Exercise details: From the listing below, extract every line containing "START".

= = =

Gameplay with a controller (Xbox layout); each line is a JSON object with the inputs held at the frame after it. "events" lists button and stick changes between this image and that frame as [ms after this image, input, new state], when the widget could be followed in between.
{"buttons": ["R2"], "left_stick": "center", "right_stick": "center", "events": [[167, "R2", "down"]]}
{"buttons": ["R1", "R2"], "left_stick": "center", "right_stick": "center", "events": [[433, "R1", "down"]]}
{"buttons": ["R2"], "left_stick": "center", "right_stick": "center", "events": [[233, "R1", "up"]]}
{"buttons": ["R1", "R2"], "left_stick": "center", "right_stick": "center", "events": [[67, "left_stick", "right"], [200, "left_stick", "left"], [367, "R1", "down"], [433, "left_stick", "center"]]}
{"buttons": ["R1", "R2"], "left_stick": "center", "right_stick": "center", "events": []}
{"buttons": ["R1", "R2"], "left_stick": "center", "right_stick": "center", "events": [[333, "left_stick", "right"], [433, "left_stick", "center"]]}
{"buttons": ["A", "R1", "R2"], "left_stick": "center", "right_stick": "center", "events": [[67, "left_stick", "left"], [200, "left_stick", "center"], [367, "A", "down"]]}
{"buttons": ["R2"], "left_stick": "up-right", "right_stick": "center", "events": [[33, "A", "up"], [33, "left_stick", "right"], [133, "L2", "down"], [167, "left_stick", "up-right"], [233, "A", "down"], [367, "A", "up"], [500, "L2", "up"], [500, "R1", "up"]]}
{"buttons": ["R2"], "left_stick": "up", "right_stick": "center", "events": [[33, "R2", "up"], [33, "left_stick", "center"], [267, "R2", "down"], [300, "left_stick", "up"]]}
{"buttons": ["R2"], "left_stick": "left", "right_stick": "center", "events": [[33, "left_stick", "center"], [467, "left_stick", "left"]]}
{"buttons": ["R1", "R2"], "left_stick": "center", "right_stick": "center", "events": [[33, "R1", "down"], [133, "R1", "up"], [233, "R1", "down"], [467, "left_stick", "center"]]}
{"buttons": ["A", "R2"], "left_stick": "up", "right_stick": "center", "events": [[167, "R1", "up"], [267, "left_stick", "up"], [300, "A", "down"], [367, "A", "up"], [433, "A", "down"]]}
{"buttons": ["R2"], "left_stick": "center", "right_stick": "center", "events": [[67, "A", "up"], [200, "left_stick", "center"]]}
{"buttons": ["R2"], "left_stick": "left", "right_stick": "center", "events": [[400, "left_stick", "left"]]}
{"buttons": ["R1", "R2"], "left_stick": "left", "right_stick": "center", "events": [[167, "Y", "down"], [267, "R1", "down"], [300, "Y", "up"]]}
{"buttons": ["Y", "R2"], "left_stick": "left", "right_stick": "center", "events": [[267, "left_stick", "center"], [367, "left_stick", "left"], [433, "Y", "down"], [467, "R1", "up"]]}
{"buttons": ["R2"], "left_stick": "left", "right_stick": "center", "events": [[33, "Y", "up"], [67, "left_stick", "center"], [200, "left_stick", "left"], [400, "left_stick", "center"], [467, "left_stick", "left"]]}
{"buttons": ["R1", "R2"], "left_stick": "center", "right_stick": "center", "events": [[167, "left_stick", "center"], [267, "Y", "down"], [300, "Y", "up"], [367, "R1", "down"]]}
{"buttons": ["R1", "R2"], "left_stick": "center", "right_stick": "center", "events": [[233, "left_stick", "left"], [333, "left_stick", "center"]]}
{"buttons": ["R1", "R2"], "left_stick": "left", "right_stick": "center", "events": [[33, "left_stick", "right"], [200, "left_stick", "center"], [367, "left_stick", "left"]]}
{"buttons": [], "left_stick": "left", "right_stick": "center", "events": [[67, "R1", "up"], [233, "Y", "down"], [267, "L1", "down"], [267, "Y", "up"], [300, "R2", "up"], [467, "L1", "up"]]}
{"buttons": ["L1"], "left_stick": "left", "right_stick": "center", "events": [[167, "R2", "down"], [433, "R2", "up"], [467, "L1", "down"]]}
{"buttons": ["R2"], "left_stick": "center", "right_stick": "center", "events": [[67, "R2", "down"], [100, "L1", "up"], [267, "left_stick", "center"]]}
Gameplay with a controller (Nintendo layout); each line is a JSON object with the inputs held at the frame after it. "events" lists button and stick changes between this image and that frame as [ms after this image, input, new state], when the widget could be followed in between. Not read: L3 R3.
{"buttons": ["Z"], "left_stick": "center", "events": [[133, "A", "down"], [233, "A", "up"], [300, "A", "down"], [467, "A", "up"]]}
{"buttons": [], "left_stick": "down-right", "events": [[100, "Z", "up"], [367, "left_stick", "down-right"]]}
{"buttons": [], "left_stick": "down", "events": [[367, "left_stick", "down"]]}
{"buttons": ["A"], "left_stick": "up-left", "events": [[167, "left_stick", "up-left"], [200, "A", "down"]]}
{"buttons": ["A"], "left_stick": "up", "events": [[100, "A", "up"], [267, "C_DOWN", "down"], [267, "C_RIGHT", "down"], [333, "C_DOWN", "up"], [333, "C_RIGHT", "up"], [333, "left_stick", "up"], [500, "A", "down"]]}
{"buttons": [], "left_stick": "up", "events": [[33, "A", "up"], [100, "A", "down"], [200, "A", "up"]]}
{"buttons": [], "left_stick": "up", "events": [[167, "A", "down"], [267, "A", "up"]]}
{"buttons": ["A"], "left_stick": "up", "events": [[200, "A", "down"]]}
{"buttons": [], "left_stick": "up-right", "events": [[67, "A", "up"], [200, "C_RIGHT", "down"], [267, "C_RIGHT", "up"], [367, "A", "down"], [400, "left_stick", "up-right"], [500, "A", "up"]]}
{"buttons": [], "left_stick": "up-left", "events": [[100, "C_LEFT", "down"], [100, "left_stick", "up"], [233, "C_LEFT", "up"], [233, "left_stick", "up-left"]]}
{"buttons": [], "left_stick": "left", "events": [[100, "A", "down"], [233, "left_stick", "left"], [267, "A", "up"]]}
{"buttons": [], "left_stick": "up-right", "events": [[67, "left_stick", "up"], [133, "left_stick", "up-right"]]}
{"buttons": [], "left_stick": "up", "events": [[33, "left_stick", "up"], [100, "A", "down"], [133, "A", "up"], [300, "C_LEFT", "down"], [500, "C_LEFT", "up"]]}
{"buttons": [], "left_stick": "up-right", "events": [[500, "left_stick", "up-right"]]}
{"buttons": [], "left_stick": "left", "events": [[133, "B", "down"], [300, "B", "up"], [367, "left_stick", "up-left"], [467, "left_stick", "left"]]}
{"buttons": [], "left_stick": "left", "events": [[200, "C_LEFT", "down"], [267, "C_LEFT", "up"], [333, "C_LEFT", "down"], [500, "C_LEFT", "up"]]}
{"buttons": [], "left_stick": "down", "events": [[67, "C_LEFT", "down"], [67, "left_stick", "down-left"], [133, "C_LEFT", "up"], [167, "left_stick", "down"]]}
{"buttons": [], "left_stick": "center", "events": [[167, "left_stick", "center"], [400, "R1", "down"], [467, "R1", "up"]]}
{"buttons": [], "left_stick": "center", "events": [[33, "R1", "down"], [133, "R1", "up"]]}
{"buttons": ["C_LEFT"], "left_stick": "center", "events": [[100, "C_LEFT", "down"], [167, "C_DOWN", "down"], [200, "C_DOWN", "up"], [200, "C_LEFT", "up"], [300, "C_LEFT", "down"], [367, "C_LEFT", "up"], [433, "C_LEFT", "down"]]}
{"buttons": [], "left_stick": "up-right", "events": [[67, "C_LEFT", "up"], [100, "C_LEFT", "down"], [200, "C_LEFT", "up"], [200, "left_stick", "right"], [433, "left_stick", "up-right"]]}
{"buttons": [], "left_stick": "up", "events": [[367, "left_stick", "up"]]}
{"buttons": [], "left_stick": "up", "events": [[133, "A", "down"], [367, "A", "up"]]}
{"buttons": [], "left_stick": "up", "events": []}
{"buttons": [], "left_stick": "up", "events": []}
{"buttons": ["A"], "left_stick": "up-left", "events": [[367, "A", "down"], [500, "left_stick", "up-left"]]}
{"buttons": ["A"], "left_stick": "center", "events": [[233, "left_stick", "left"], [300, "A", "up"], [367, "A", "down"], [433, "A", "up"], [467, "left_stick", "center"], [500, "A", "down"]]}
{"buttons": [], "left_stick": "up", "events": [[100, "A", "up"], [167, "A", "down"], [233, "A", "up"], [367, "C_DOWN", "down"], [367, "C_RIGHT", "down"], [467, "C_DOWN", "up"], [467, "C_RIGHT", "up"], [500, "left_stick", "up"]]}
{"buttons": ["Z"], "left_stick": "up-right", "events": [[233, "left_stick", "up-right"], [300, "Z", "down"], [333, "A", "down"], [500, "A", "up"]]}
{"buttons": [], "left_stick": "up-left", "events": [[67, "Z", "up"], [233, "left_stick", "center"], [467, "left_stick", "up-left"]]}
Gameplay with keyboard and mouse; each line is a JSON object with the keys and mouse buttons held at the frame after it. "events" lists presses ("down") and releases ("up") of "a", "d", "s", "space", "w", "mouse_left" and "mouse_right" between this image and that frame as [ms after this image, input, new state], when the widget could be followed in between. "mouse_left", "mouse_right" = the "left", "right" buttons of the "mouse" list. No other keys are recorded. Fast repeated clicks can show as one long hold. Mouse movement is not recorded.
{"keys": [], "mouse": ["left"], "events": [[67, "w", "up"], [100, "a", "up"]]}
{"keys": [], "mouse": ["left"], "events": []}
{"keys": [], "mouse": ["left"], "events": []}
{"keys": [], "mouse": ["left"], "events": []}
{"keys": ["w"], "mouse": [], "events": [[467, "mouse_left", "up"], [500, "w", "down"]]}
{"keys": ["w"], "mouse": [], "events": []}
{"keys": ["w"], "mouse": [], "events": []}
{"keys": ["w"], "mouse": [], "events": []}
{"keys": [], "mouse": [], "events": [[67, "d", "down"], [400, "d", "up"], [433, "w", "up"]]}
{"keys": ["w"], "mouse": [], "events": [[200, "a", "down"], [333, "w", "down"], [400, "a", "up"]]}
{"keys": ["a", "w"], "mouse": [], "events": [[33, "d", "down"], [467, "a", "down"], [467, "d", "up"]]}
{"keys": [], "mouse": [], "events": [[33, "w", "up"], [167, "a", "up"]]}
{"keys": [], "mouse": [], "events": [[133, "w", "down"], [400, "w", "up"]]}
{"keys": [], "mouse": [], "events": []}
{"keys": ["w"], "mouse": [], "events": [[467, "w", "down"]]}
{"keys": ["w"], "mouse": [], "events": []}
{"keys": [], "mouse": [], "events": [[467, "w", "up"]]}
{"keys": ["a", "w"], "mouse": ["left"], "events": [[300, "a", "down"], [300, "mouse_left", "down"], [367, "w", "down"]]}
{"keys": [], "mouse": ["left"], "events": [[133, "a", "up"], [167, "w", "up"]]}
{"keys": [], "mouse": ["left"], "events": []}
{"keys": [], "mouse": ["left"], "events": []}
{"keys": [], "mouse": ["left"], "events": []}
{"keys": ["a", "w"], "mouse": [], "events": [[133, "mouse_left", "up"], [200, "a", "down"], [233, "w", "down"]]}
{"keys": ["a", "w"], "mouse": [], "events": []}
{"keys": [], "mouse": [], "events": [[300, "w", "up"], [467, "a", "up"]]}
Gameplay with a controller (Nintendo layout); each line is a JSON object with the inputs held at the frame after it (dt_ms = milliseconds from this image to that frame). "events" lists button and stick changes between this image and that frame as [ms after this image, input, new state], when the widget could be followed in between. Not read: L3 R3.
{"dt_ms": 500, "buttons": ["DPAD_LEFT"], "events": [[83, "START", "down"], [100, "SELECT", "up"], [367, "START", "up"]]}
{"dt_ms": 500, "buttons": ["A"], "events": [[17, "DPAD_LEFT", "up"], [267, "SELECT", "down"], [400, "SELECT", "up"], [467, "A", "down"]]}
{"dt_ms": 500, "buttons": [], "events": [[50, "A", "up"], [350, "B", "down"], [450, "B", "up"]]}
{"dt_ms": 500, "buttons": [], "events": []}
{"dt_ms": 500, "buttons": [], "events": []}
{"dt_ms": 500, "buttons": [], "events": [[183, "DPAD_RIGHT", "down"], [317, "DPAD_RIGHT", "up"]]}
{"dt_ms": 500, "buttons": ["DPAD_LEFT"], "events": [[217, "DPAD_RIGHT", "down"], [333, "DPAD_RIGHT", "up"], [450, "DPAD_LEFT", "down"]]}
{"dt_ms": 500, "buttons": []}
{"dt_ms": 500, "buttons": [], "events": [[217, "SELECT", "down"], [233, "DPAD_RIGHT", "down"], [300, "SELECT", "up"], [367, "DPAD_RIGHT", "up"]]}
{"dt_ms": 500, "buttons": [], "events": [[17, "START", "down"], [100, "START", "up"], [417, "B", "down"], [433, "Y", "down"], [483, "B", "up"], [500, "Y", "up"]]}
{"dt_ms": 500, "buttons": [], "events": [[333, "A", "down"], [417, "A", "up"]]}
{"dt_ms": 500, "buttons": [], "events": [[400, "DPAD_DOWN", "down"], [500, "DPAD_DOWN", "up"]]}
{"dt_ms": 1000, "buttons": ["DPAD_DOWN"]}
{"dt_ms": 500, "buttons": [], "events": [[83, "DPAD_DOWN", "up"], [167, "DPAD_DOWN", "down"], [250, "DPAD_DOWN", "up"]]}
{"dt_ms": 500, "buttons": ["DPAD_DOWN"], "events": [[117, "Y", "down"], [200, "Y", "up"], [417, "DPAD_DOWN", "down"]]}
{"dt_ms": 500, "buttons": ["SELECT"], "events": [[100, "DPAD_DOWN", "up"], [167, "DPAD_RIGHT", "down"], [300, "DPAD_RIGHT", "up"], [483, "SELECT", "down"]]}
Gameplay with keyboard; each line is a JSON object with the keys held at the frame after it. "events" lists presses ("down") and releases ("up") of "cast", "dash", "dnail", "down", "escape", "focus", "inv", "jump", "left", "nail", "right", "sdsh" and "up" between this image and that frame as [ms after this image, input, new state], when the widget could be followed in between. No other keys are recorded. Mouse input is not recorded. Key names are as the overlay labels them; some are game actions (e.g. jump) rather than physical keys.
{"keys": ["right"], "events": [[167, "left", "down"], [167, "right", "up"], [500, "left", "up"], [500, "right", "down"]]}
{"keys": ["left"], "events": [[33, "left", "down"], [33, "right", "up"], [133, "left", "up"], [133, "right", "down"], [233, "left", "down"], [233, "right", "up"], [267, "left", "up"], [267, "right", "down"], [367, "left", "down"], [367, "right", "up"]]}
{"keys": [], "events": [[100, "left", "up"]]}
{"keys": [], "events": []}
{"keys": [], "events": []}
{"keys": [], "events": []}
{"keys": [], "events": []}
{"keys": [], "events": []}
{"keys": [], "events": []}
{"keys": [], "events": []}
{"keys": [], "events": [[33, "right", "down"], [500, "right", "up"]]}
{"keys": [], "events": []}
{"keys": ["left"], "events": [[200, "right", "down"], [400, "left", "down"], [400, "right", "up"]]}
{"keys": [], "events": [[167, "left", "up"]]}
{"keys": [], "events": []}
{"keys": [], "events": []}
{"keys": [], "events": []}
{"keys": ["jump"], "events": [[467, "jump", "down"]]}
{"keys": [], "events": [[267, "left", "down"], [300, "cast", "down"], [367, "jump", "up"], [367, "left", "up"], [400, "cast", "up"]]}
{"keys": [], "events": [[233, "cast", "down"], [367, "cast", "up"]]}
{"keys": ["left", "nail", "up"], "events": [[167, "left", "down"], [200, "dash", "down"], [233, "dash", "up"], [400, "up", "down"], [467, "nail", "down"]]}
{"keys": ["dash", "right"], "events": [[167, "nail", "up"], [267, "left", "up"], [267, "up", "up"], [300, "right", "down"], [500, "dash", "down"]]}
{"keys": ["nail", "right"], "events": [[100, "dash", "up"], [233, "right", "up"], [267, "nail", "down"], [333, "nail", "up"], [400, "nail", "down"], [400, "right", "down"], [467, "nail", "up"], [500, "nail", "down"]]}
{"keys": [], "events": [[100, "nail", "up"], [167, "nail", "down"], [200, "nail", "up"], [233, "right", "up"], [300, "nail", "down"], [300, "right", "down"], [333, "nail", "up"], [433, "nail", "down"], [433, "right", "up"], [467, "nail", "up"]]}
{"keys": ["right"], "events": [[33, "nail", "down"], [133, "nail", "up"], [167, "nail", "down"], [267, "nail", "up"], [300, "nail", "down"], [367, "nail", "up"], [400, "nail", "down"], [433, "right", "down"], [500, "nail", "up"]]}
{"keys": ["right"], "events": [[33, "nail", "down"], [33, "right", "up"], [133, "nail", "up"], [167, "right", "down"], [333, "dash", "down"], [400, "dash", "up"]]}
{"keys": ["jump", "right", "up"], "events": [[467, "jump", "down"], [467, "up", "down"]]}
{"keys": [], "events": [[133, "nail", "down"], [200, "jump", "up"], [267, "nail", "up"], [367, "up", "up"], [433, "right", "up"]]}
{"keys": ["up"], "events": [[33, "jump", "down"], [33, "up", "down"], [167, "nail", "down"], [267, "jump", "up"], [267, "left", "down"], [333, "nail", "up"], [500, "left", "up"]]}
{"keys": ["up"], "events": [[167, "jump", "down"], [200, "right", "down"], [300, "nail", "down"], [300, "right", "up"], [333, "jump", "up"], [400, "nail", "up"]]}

= = =

Answer for this exercise:
{"dt_ms": 500, "buttons": ["DPAD_LEFT"], "events": [[83, "START", "down"], [100, "SELECT", "up"], [367, "START", "up"]]}
{"dt_ms": 500, "buttons": [], "events": [[17, "START", "down"], [100, "START", "up"], [417, "B", "down"], [433, "Y", "down"], [483, "B", "up"], [500, "Y", "up"]]}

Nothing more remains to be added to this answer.